From Mark Levine, the Doc with Pink Tights
Recent News Flash: “Chemotherapy Can be Avoided”
In last month’s article “Living with your New Normal,” I indicated my discussion about what life is like after completion of initial therapy would continue in the next edition. However, as is often the case, circumstances and priorities change. I’ll return to New Normal next month.
During the first week of June, you may have noticed there was a great deal in the news about breast cancer; specifically, that many women would no longer require chemotherapy. I cringed when I heard how this information was being presented by the media. I was aware of the background and context of this new information. I feared that many patients would be confused. Unfortunately, it is not that simple. I will try to explain.
Typically, when a patient has a lump or an abnormal mammogram, a biopsy is done to diagnose breast cancer. Then surgery, either lumpectomy or mastectomy, is performed. This is usually followed by a procedure that examines the lymph nodes under the arm to see if cancer has spread to the nodes.
The key factors the oncologist considers to determine what treatments to administer are the estrogen receptor (ER), the size of the cancer and the grade (how nasty the cancer looks under the microscope), and whether there is cancer in the lymph nodes.
If the ER is positive, estrogen blocking pills e.g. tamoxifen or an aromatase inhibitor is given. If the ER is negative, this type of treatment will not work. Factors that indicate a higher risk of the cancer coming back after initial treatments are large tumours (greater than 5cm), cancer in the lymph nodes, grade III, and ER negative. Chemotherapy is often recommended if any of these factors, called prognostic factors, are present.
But what about the situation where there is no cancer in the nodes and the tumor is ER positive? In general, the prognosis is very good and estrogen blocking treatment is standard. But a few of these cancers can still be bad actors and still come back and spread.
Approximately eight years ago, we began to test ER positive, lymph node negative breast cancer routinely to gain additional information on prognosis. This test, called Oncotype Dx, examines 21 genes, called a gene signature, which can provide information on prognosis.

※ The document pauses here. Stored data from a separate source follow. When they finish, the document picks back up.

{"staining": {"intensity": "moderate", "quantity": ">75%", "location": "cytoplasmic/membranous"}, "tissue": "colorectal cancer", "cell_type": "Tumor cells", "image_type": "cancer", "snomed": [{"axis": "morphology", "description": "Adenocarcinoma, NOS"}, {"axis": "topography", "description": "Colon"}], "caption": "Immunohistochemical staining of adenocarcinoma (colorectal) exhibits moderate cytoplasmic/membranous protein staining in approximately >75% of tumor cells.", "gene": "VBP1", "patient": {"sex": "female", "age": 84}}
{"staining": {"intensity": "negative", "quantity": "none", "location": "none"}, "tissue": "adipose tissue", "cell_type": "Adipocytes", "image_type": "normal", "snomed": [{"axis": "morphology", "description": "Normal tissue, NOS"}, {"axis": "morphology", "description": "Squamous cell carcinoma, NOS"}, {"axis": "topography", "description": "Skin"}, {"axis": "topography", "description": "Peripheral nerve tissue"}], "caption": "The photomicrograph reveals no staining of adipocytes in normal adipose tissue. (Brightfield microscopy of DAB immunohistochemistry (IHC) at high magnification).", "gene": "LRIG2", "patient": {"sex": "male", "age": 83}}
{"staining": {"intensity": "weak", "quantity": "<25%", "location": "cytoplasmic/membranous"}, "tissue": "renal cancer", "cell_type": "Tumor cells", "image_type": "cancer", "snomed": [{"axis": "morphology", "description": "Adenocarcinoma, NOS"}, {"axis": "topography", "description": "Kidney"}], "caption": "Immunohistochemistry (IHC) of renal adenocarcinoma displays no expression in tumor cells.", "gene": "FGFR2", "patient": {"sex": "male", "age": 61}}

This is extra information beyond the usual factors e.g. size, grade.
The Oncotype Dx test provides a risk score: 0-18 indicates low risk for recurrence, 18-30 indicates intermediate risk, and greater than 30 indicates high risk. Usually if the cancer is low risk, only estrogen blocking tablets are recommended and if it is high risk, chemotherapy is added to estrogen blocking pills.
But we were not sure about what to do with cancers that had an intermediate score. We would discuss with patients the prognosis of intermediate risk breast cancer, the added benefit of chemotherapy over estrogen blockers, and side effects. We would try and help them make the best decision for themselves.
The TailorX clinical trial was started many years ago and the results were recently reported at the American Society of Clinical Oncology meetings in Chicago. Over 10,000 women with node negative, ER positive breast cancer with intermediate Oncotype Dx scores were randomly allocated to estrogen blocking tablets versus estrogen blocking tablets plus chemotherapy.
After more than five years of follow-up, the overall results showed no difference in recurrence rates or survival between the two groups. Hence adding chemotherapy did not provide additional benefit. Perhaps there was a benefit of chemotherapy (but by no means definitive) in young patients (less than 50) and those with scores at the very upper end of the intermediate range, e.g. around 25.
Approximately 60 per cent of breast cancers present as node negative, 20 per cent as node positive, 15 per cent as locally advanced and 5 per cent as metastatic. Approximately two thirds of node negative breast cancers are ER+.
Hence, if we consider an example of 100 newly diagnosed breast cancer patients attending clinic for the first time, 60 patients will have node negative breast cancer, 40 of whom will also be ER positive. We know that if we do the Oncotype Dx test on these 40 cancers, about 20 will have an intermediate risk score. It is these 20 patients who now can avoid having chemotherapy added to estrogen blocking drugs based on the results of the TailorX trial.
It is important that you understand the recent study results do not apply to ER negative, or node positive, or locally advanced, or metastatic breast cancer.